-- Exercise directions --
Begin at the line below that has "Resources) จึงต้องเตรียมพร้อมรับมือกับเทรนด์ใหม่ ๆ". Stop after the line that has "Surrender on suunniteltu", repeating each line exactly and leaving out the pictures.

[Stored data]

== Segment start ==

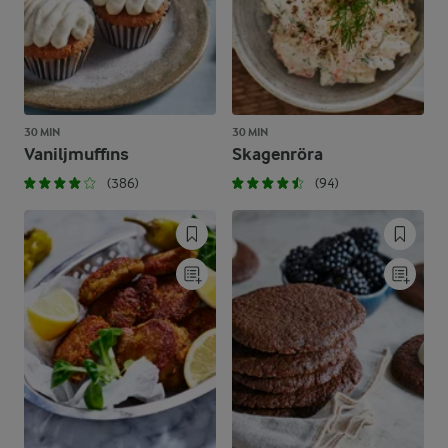
30 MIN
30 MIN
Vaniljmuffins
Skagenröra
(386)
(94)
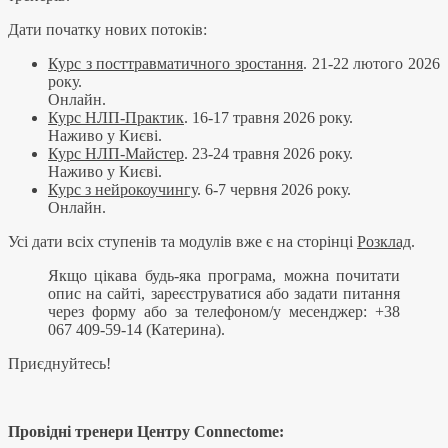
Дати початку нових потоків:
Курс з посттравматичного зростання
. 21-22 лютого 2026
року.
Онлайн.
Курс НЛП-Практик
. 16-17 травня 2026 року.
Наживо у Києві.
Курс НЛП-Майстер
. 23-24 травня 2026 року.
Наживо у Києві.
Курс з нейрокоучингу
. 6-7 червня 2026 року.
Онлайн.
Усі дати всіх ступенів та модулів вже є на сторінці
Розклад
.
Якщо цікава будь-яка програма, можна почитати
опис на сайті, зареєструватися або задати питання
через форму або за телефоном/у месенджер: +38
067 409-59-14 (Катерина).
Приєднуйтесь!
Провідні тренери Центру Connectome:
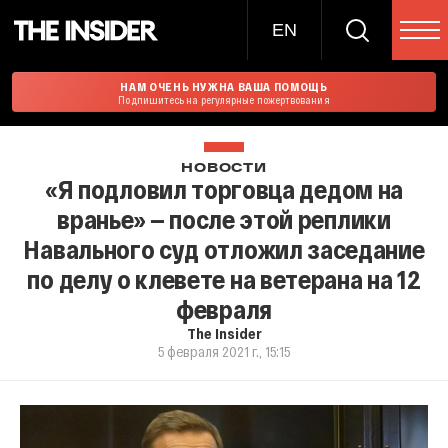
EN
НАМ ОЧЕНЬ НУЖНА ВАША ПОМОЩЬ
Подпишитесь на регулярные пожертвования
НОВОСТИ
«Я подловил торговца дедом на
вранье» — после этой реплики
Навального суд отложил заседание
по делу о клевете на ветерана на 12
февраля
The Insider
5 февраля 2021 г., 15:15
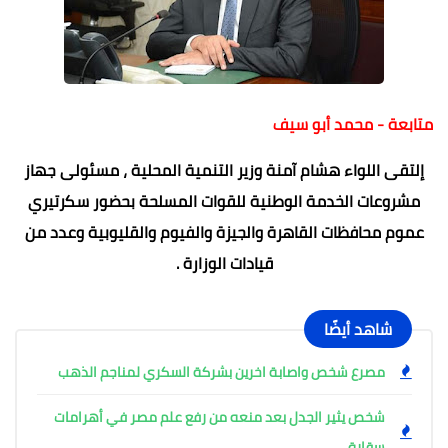
متابعة - محمد أبو سيف
إلتقى اللواء هشام آمنة وزير التنمية المحلية ، مسئولى جهاز
مشروعات الخدمة الوطنية للقوات المسلحة بحضور سكرتيري
عموم محافظات القاهرة والجيزة والفيوم والقليوبية وعدد من
قيادات الوزارة .
شاهد أيضًا
مصرع شخص واصابة اخرين بشركة السكري لمناجم الذهب
شخص يثير الجدل بعد منعه من رفع علم مصر في أهرامات
سقارة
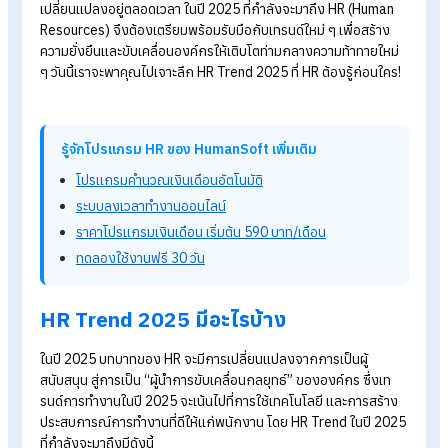
ไขความลับ
ChatGPT คืออะไร เข้ามาช่วยเหลืองาน
HR ได้อย่า
Action Plan HR คืออะไร?
เขียนแผนอย่างไรให้พาธุรกิจปังได้
HR มือใหม่ห้ามพลาด!
ACTION PLAN วางแผนงานประจำปีข
HR
HR Trend 2025
โลกของทำงานในปัจจุบันเปลี่ยนแปลงไปอย่างรวดเร็ว ด้วยเทคโนโ
ดิจิทัลที่ก้าวหน้าไปพร้อมกับความต้องการของคนทำงานที่
เปลี่ยนแปลงอยู่ตลอดเวลา ในปี 2025 ที่กำลังจะมาถึง HR (Huma
Resources) จึงต้องเตรียมพร้อมรับมือกับเทรนด์ใหม่ ๆ เพื่อสร้าง
ความยั่งยืนและขับเคลื่อนองค์กรให้เติบโตท่ามกลางความท้าทายให
ๆ วันนี้เราจะพาคุณไปเจาะลึก HR Trend
2025 ที่ HR
ต้องรู้ก่อนใค
รู้จักโปรแกรม HR ของ HumanSoft เพิ่มเติม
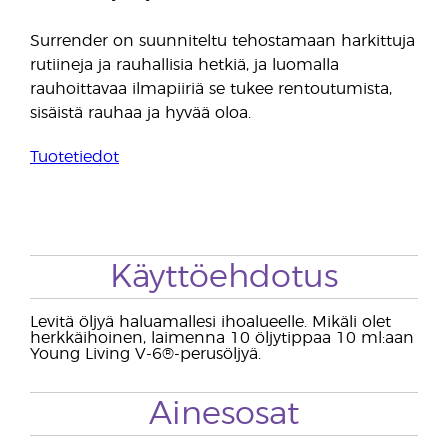
Surrender on suunniteltu tehostamaan harkittuja
rutiineja ja rauhallisia hetkiä, ja luomalla
rauhoittavaa ilmapiiriä se tukee rentoutumista,
sisäistä rauhaa ja hyvää oloa.
Tuotetiedot
Käyttöehdotus
Levitä öljyä haluamallesi ihoalueelle. Mikäli olet
herkkäihoinen, laimenna 10 öljytippaa 10 ml:aan
Young Living V-6®-perusöljyä.
Ainesosat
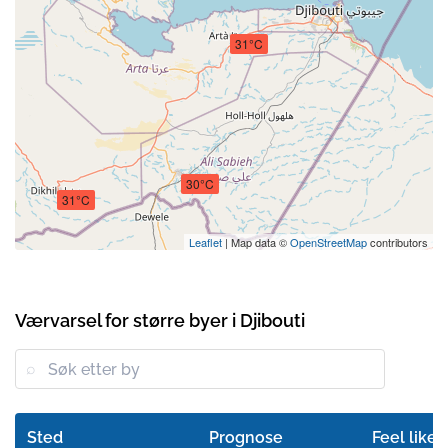
31°C
30°C
31°C
Leaflet
| Map data ©
OpenStreetMap
contributors
Værvarsel for større byer i Djibouti
Sted
Prognose
Feel like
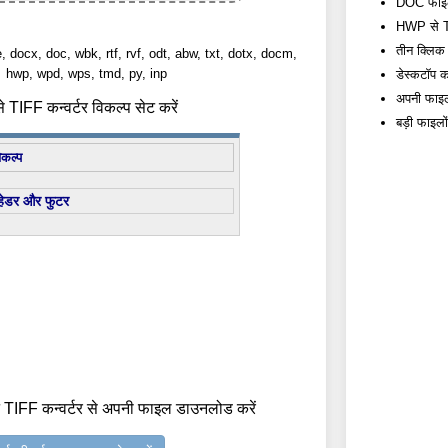
DOC फाइलों
HWP से TIF
तीन क्लिक म
e, docx, doc, wbk, rtf, rvf, odt, abw, txt, dotx, docm,
hwp, wpd, wps, tmd, py, inp
डेस्कटॉप कन
अपनी फाइलो
TIFF कन्वर्टर विकल्प सेट करें
बड़ी फाइलो
िकल्प
हेडर और फुटर
 TIFF कन्वर्टर से अपनी फाइल डाउनलोड करें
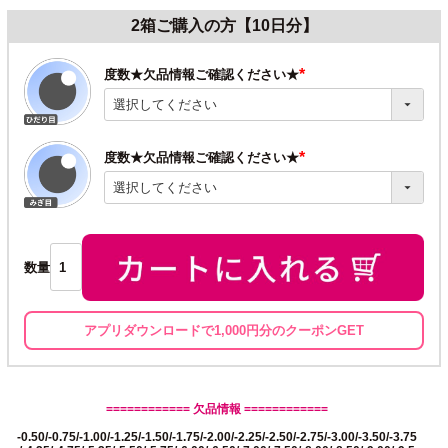
2箱ご購入の方【10日分】
度数★欠品情報ご確認ください★
(必
須)
度数★欠品情報ご確認ください★
(必
須)
数量
アプリダウンロードで1,000円分のクーポンGET
============ 欠品情報 ============
-0.50/-0.75/-1.00/-1.25/-1.50/-1.75/-2.00/-2.25/-2.50/-2.75/-3.00/-3.50/-3.75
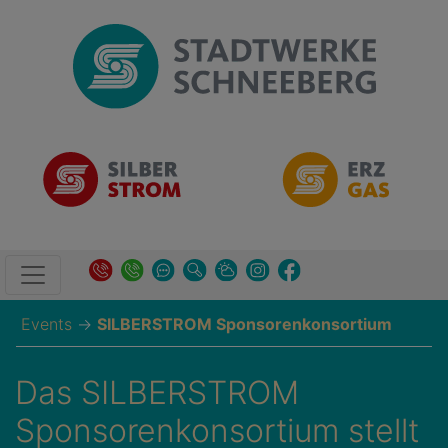
Events
→
SILBERSTROM Sponsorenkonsortium
Das SILBERSTROM
Sponsorenkonsortium stellt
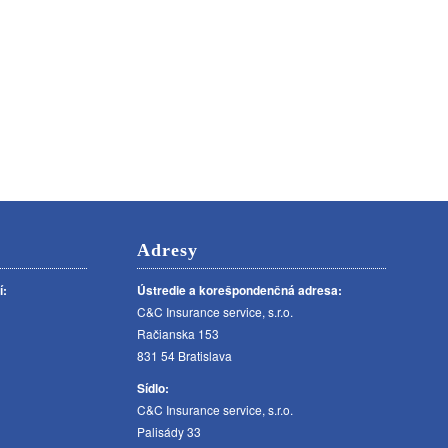
Adresy
í:
Ústredie a korešpondenčná adresa:
C&C Insurance service, s.r.o.
Račianska 153
831 54 Bratislava
Sídlo:
C&C Insurance service, s.r.o.
Palisády 33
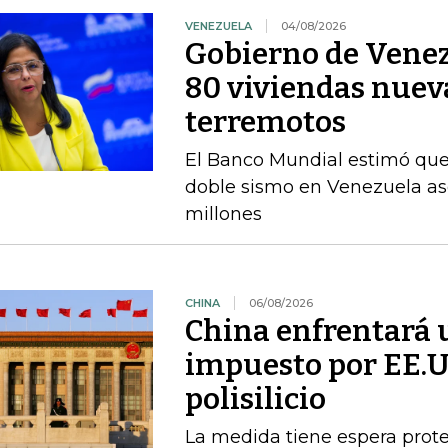
VENEZUELA
04/08/2026
Gobierno de Venez
80 viviendas nueva
terremotos
El Banco Mundial estimó que 
doble sismo en Venezuela as
millones
CHINA
06/08/2026
China enfrentará 
impuesto por EE.U
polisilicio
La medida tiene espera prote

== Segment end ==

-- Written answer --
Resources) จึงต้องเตรียมพร้อมรับมือกับเทรนด์ใหม่ ๆ เพื่อสร้าง
ความยั่งยืนและขับเคลื่อนองค์กรให้เติบโตท่ามกลางความท้าทายให
ๆ วันนี้เราจะพาคุณไปเจาะลึก HR Trend
2025 ที่ HR
ต้องรู้ก่อนใค
รู้จักโปรแกรม HR ของ HumanSoft เพิ่มเติม
Surrender on suunniteltu tehostamaan harkittuja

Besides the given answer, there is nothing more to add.